WHAT IS REQUIRED — Update the material starting at the line "Which box has the highest median line?" and ending at the end of the material by putting "graph" in place of "chart" and leaving everything else unchanged. Leave the pictures out of your answer.

Data items
-.-.-
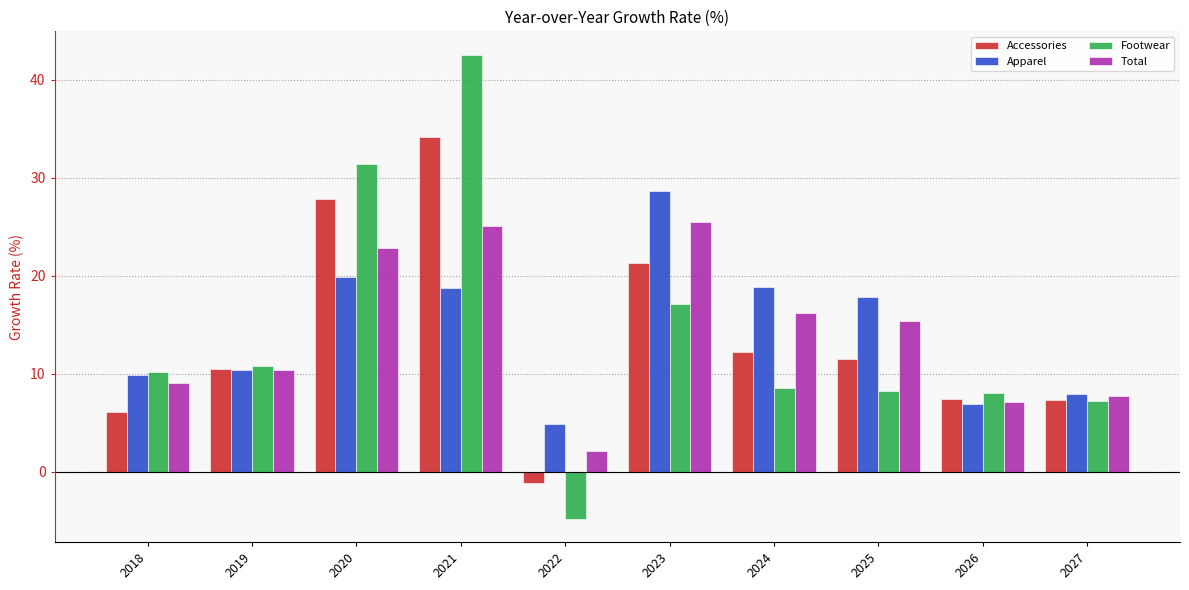

What value does the Total series have at 2025?

15.4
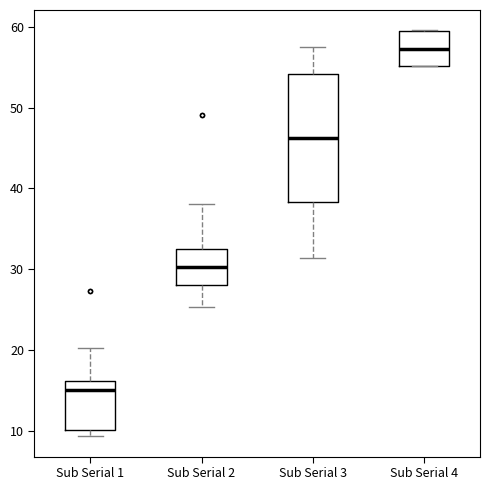

Which box has the highest median line?

Sub Serial 4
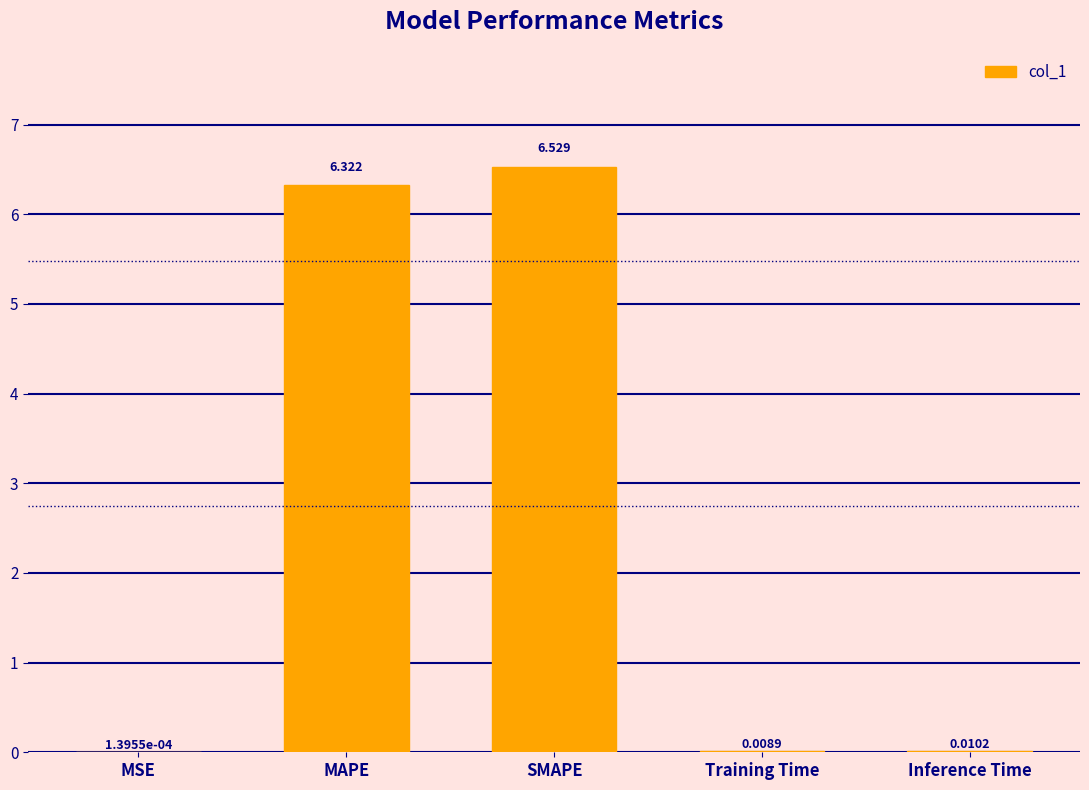

At which category does the chart reach its peak across all series?

SMAPE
-.-.-
WRITTEN SOLUTION —
Which box has the highest median line?

Sub Serial 4

At which category does the graph reach its peak across all series?

SMAPE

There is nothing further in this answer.